Saved data entries
-- Opening Marker --

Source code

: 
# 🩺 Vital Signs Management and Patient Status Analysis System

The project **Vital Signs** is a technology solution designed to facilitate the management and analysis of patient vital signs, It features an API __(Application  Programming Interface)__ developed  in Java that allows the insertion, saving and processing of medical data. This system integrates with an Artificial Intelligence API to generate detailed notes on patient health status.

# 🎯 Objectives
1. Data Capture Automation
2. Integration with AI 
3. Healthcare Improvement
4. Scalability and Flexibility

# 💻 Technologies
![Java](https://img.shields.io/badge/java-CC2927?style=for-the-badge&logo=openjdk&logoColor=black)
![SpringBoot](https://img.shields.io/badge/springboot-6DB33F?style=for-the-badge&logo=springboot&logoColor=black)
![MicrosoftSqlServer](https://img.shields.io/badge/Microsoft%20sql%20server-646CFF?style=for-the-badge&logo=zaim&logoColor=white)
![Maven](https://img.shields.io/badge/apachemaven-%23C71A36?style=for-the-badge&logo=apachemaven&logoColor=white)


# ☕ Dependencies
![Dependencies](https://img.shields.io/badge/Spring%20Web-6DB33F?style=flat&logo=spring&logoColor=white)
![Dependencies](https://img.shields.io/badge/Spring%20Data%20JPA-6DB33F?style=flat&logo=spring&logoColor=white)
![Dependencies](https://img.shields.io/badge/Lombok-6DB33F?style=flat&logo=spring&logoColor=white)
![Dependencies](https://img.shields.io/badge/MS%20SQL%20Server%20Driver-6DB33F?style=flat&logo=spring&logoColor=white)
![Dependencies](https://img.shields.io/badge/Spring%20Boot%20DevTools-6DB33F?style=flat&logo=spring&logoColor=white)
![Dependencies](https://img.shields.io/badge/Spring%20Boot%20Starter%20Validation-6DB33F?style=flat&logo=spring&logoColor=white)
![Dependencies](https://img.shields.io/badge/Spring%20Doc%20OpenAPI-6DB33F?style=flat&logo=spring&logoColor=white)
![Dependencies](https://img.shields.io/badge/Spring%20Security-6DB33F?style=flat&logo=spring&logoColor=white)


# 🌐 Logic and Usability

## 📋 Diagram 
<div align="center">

-- Closing Marker --

- [Aim of the exercise] Report how many lines in the rows above contain the string "Vital". Give only the number.

- [Answer to this exercise] 2